I guess it’s fitting that the moment I sat down to write this, thunder boomed and lightening lit the sky.
The storm made our usually happy home feel as though it belonged in the establishing shot of an old horror movie. All that was missing was ominous organ music.
A more cautious man might have taken the storm as a sign to GO NO FURTHER because something REALLY SCARY was REALLY ANGRY.
But I’m not much of a believer in things that go BOO in the night. I generally don’t lose much sleep over the supernatural.
Lately, however, I’ve been drawn to the TV show “Ghosts of Shepherdstown.” You could even say it’s been keeping me from my busy nap schedule.
I have more than a passing interest.
For one thing, I consider Shepherdstown, West Virginia to be the seat of all Snyder power in the world.
I may not have grown up there (I was raised in Charleston, the state capital), but my Snyder forbears settled in Shepherdstown decades before the Civil War. Some family members still live there.

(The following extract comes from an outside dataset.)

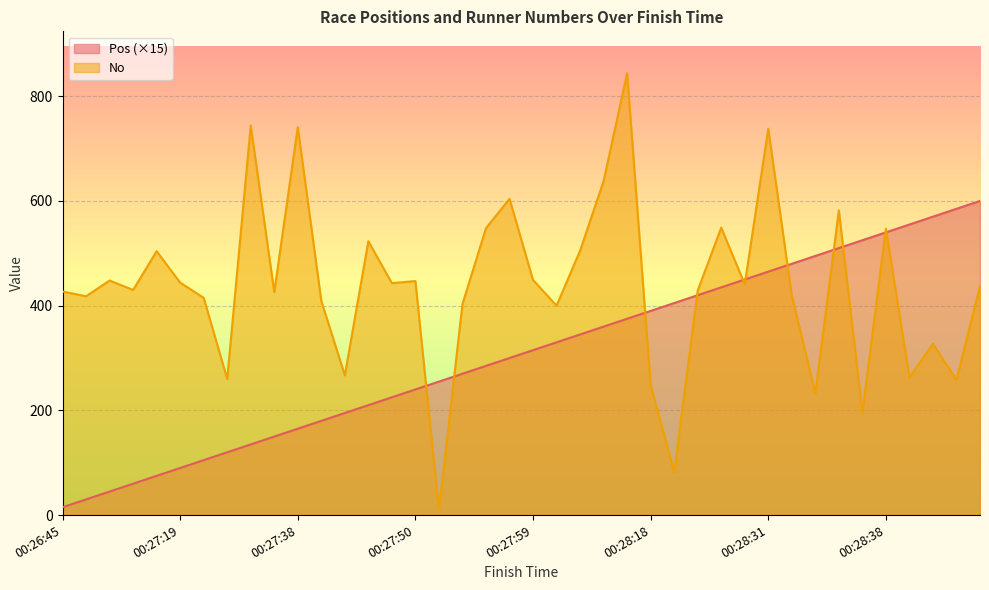

Which series has the largest range (max minus min)?

No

To steal a line from “Game of Thrones,” you could say there is always a Snyder in Shepherdstown, just as there must always be a Stark in Winterfell. Otherwise, who knows what might happen?
In this case, the dead didn’t exactly rise, but an old family ghost story DID get dramatized in a TV show.
You can thank – at least in part – my late Uncle Jack for the show’s claim that Shepherdstown is the most haunted town in America. Decades ago, he coaxed the old family ghost stories from his Aunts, the three daughters of his grandfather, Harry Lambright Snyder, the editor of the defunct “Shepherdstown Register” newspaper.
“Ghosts of Shepherdstown” is on the Destination America channel, but I initially found the show online after my wife brought it to my attention. A friend told her about an episode based on an old Snyder story Jack preserved about my great-grandmother haunting the old family home.
The first time I saw it, I half expected to see bats take flight and Scooby-Doo and the gang roll into town in the Mystery Machine. Scooby and Shaggy bumbling their way through Shepherdstown to 1970s bubblegum pop songs would have been a pleasure to see.
Instead, I felt like the story of my great-grandmother’s untimely death in a horse-and-buggy accident was ginned up to benefit someone else.
It’s been a few weeks since I first watched “Ghosts of Shepherdstown,” enough time for me to now see the humor. I can also take some pleasure that my Uncle Jack’s work to preserve family lore bore some fruit
Yet I also can’t help but think we’d all be better off if only those meddling kids had turned up to unmask the villain.